Villefranche-sur-Saône, Dax, Saint-Gaudens, mais aussi l'Assistance publique-Hôpitaux de Paris (AP-HP)… Les hôpitaux sont plus que jamais des cibles privilégiées pour les cybercriminels. Après 27 cyberattaques majeures contre des établissements en 2020, il y en aurait une par semaine en 2021, de l'aveu même du secrétaire d'État au numérique, Cédric O.
Prenant la mesure du fléau, Emmanuel Macron a annoncé en février un plan d'un milliard d'euros destiné à renforcer la cybersécurité dans ce domaine. Mais comment expliquer la multiplication de ces attaques ?
D’abord parce que les cybercriminels vont – pour maximiser leurs profits – cibler en priorité « les secteurs d’activité où la sécurité est un peu moins bien développée, où c’est relativement peu risqué pour eux, où ils peuvent agir avec une impunité quasi-totale », explique Bruno Halopeau, directeur de la technologie au CyberPeace Institute, qui vient de publier un rapport sur le risque des cyberattaques dans le domaine de la santé.
Parc informatique vieillissant, matériel obsolète
Le secteur hospitalier a plusieurs talons d’Achille : des infrastructures informatiques très connectées mais fragiles, un sous-investissement ancien en matière de cybersécurité, des difficultés à recruter des experts mais aussi une culture variable des équipes en matière de protection des données… « Les hôpitaux n’ont pas un niveau de maturité très important en termes de sécurité de l’information, confirme Laurent Besset, directeur cyber-défense de la société I-Tracing, société spécialisée en cyber-sécurité. Jusqu’à récemment, l’informatique et la cybersécurité n’étaient pas leur priorité : leur parc informatique est vieillissant et manque d’investissement depuis plusieurs années, leur matériel n’est pas forcément à jour et bien sécurisé. » Dans ce contexte, la simple ouverture d'un PDF infecté, adressé par mail en pièce jointe, peut aboutir à paralyser un système – le virus pouvant se répliquer sur un réseau d'ordinateurs.
Autre faille exploitée par les pirates informatiques : contrairement à d’autres filières, « le secteur hospitalier, par essence, ne peut pas se permettre de s’arrêter de fonctionner », poursuit Laurent Besset. Une panne partielle ou totale peut signifier des risques vitaux immédiats : perte de chances, déprogrammations, voire arrêt d'activité, etc. Lorsque le système informatique d’un hôpital est mis à plat, « le risque est beaucoup plus important en termes de dégâts engendrés que pour une petite PME industrielle française », ajoute l'expert. Avec ce calcul cynique des cybercriminels : « La motivation des hôpitaux à payer et à résoudre le problème au plus vite sera plus importante. » D’autant que, lorsque les hôpitaux sont victimes d'un rançongiciel (système malveillant qui bloque l'accès à l'ordinateur et réclame à la victime une rançon), « cela prend en général quelques jours pour retrouver les services essentiels, et une semaine à dix jours pour retrouver un fonctionnement à peu près normal. » À titre d’exemple, certains services de l’hôpital de Dax étaient encore paralysés deux mois après la cyberattaque…

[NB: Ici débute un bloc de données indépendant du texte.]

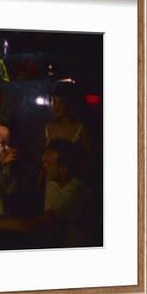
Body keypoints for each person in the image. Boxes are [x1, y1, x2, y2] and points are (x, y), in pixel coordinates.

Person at [0, 139, 92, 249]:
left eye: (47, 163)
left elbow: (35, 224)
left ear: (63, 169)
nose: (44, 167)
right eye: (43, 162)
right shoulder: (65, 187)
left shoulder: (74, 193)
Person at [41, 82, 90, 212]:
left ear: (70, 104)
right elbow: (45, 158)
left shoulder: (80, 128)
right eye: (54, 102)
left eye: (60, 103)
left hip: (72, 185)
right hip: (51, 184)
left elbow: (88, 160)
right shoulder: (49, 128)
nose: (56, 107)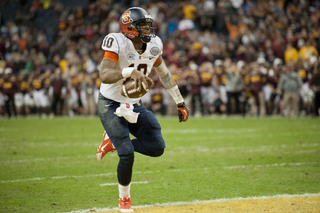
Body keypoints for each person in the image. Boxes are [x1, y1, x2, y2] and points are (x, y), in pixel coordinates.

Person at [95, 7, 189, 212]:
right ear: (129, 28)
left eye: (148, 25)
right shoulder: (116, 41)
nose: (148, 29)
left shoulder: (154, 45)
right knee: (127, 154)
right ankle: (124, 200)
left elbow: (164, 74)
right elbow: (104, 74)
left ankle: (113, 142)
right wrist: (130, 72)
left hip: (133, 104)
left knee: (157, 147)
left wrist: (179, 101)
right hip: (110, 102)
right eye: (143, 26)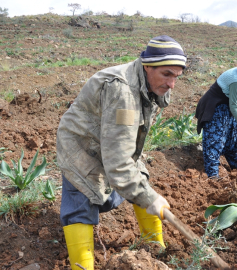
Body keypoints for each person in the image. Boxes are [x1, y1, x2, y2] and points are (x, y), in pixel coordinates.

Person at [56, 35, 186, 270]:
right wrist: (149, 198)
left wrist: (146, 194)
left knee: (140, 182)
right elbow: (117, 164)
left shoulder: (150, 82)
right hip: (82, 144)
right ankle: (82, 267)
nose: (172, 84)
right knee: (81, 201)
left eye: (177, 76)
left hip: (112, 138)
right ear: (147, 66)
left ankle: (157, 252)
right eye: (166, 74)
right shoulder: (122, 92)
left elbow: (122, 148)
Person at [195, 55, 237, 178]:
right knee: (215, 140)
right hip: (215, 107)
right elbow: (234, 106)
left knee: (233, 140)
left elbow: (235, 99)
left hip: (227, 107)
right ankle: (213, 176)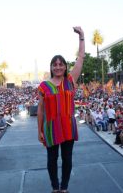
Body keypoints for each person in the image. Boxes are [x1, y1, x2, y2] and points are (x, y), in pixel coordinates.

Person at [37, 26, 85, 193]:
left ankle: (64, 188)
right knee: (51, 160)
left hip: (68, 124)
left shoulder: (70, 81)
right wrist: (39, 130)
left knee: (67, 158)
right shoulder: (44, 86)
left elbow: (80, 57)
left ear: (65, 67)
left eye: (61, 64)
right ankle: (55, 187)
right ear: (51, 67)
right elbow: (41, 110)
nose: (58, 67)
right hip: (50, 127)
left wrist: (81, 37)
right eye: (55, 64)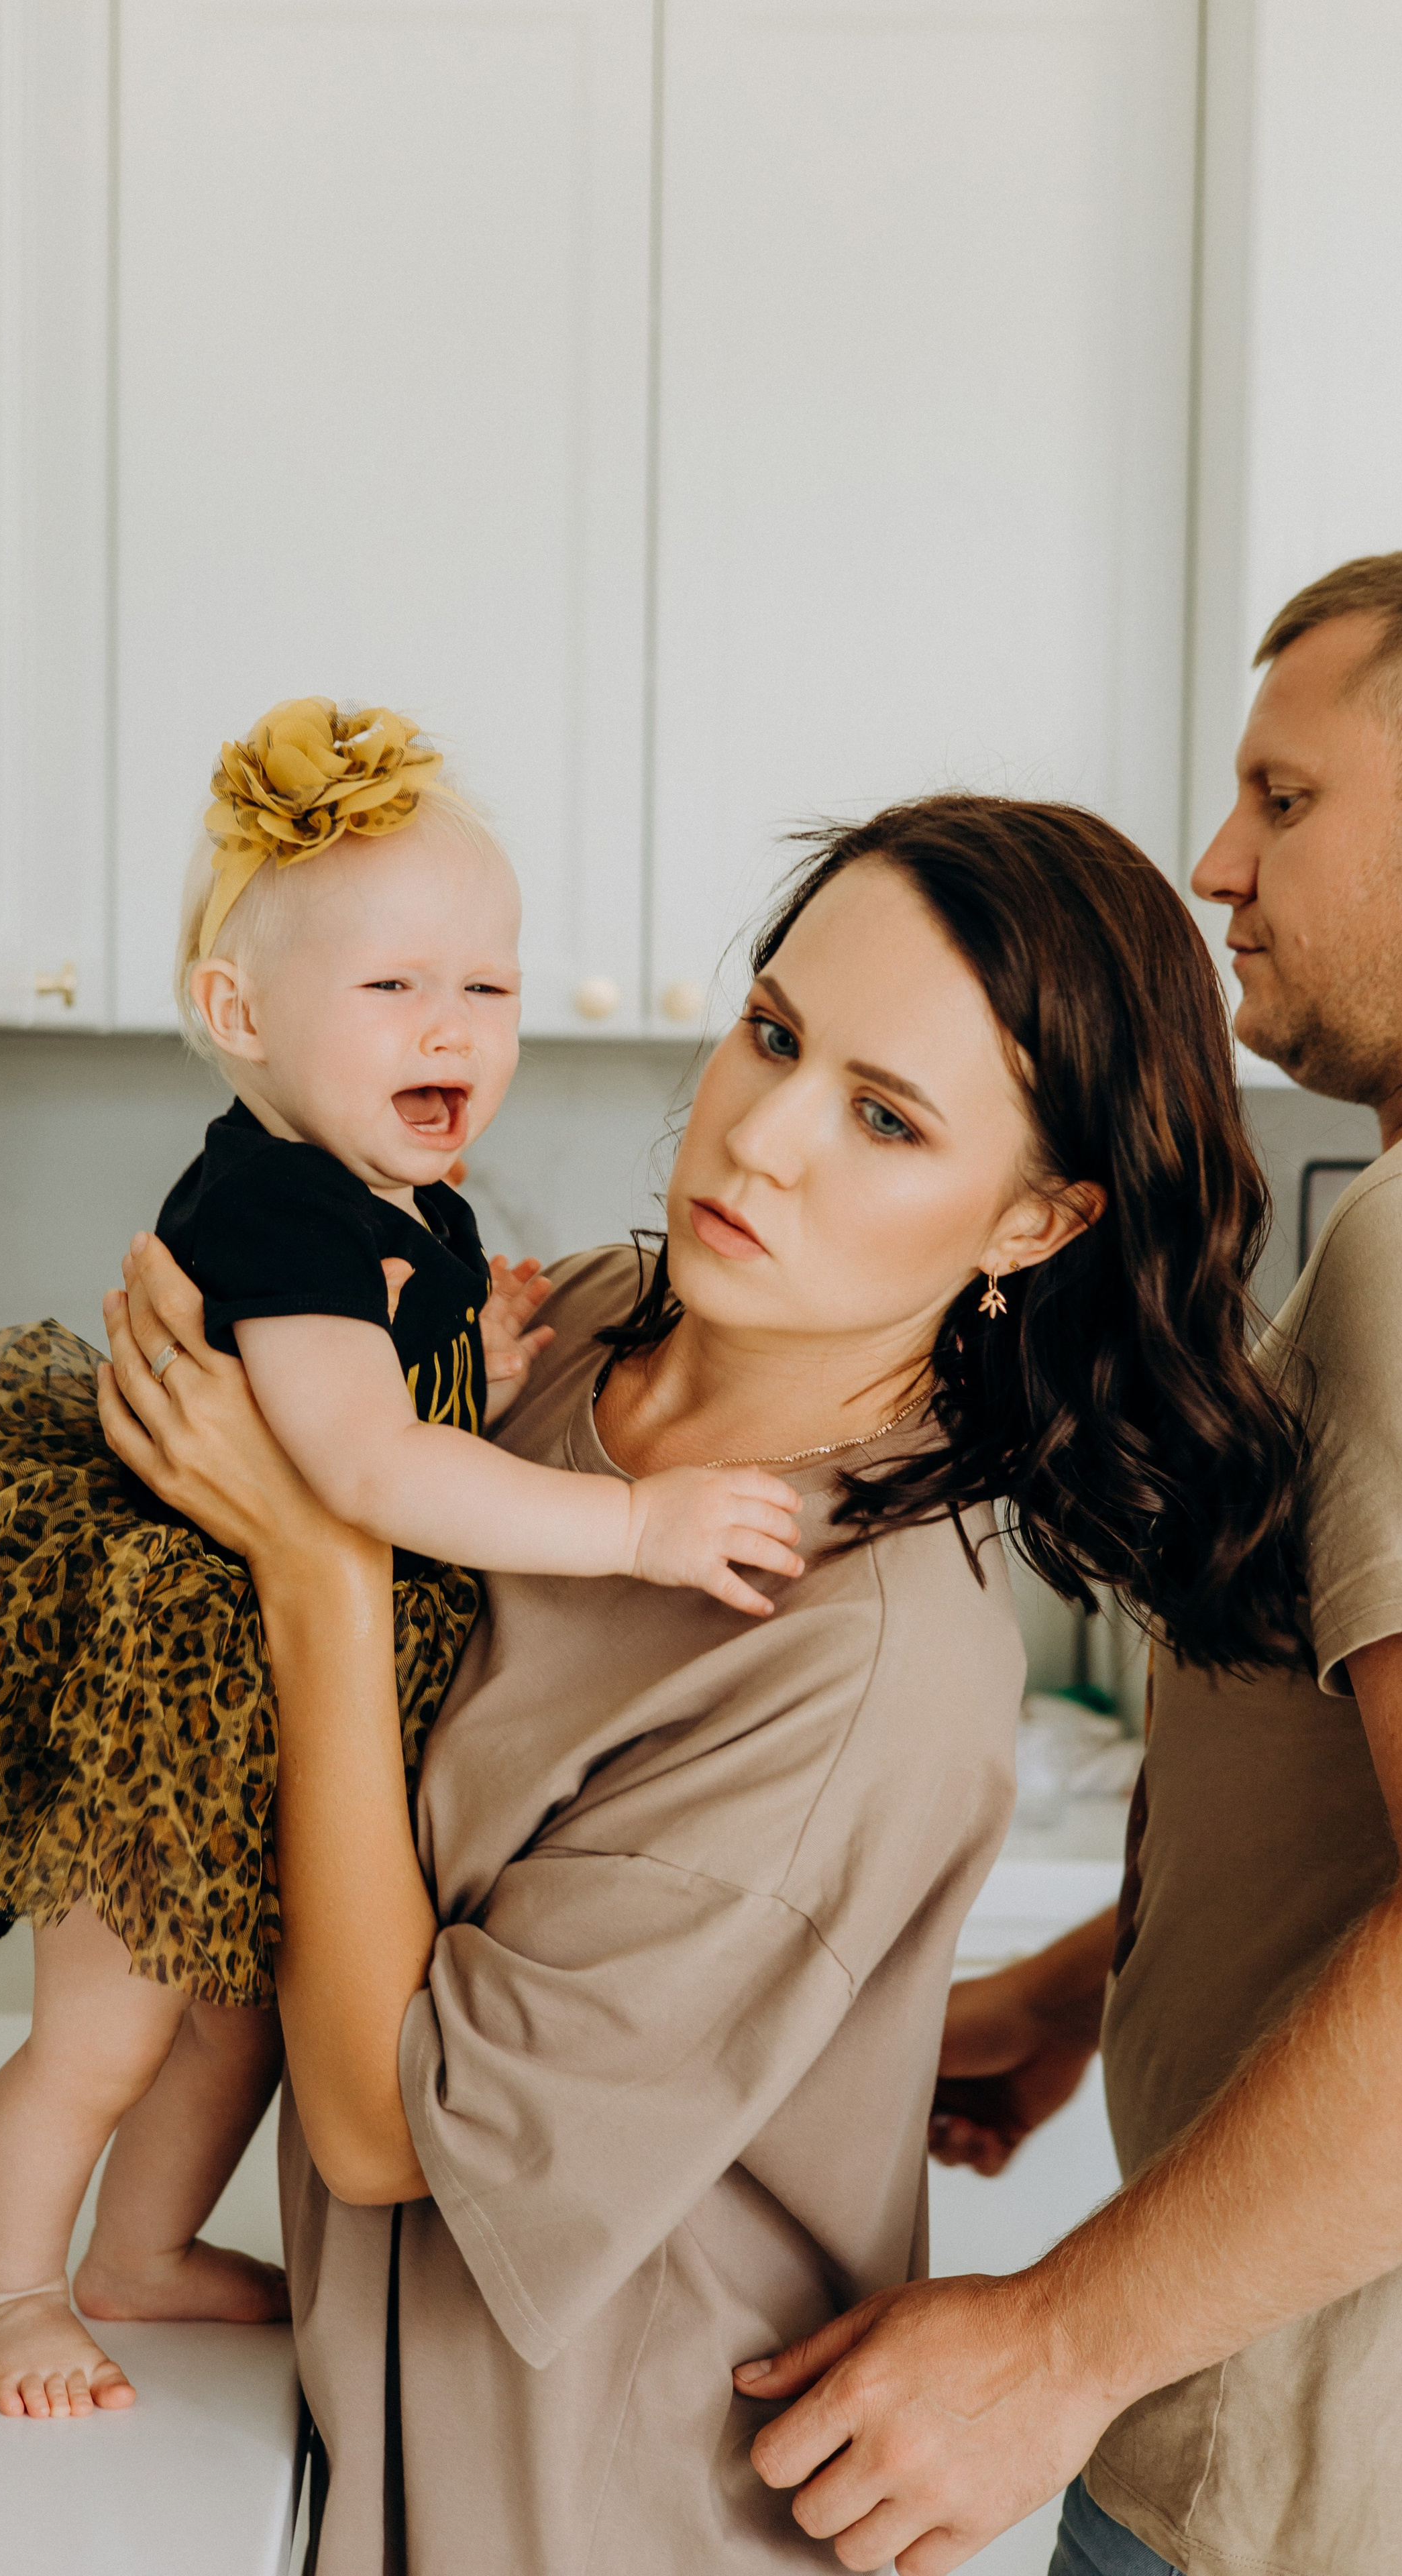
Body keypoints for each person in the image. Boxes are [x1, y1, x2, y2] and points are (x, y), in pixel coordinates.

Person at [96, 791, 1300, 2571]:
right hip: (340, 2439)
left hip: (603, 2517)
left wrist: (317, 1569)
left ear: (1034, 1221)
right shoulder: (569, 1325)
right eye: (774, 1033)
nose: (762, 1137)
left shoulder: (860, 1659)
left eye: (884, 1117)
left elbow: (377, 2126)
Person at [0, 697, 799, 2423]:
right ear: (240, 1014)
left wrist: (501, 1358)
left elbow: (400, 1392)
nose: (452, 1023)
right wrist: (633, 1523)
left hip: (256, 1693)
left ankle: (136, 2258)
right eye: (392, 987)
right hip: (166, 1689)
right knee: (102, 2033)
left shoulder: (401, 1196)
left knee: (235, 2019)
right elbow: (367, 1461)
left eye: (487, 984)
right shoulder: (279, 1208)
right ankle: (8, 2287)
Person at [739, 553, 1402, 2576]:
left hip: (1292, 2492)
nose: (1220, 861)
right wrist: (1081, 1990)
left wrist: (1053, 2343)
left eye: (1285, 799)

Autre méthode plus directe : les hackers ayant infiltré et volé des données de santé peuvent tenter de revendre certaines data ou encore les dossiers médicaux des patients sur des forums spécialisés où il existe un tel marché.
Architectures robustes
Comment les hôpitaux peuvent-ils réduire cette menace ? D’abord en investissant davantage dans la cybersécurité, avancent sans surprise les experts du secteur. « Ce ne sera pas une perte d’argent si cela permet d’éviter une, deux ou trois attaques de rançongiciel, défend Bruno Halopeau. L’investissement sera rentabilisé et cela bénéficiera aux patients qui, par exemple, ne seront pas victimes d’une interruption de service ».
Ce n'est pas tout. Avec l'interconnexion généralisée des plateformes et des infrastructures, et les risques accrus du télétravail (encadré), les hôpitaux vont devoir sans doute investir aussi dans les ressources humaines, en formant leur personnel sur les questions de sécurité informatique et les bonnes pratiques, et en recrutant des cyberspécialistes à l'échelon supérieur. Des experts, précise Laurent Besset, « capables de gérer l’informatique au quotidien, de construire des architectures informatiques plus robustes et plus durables ».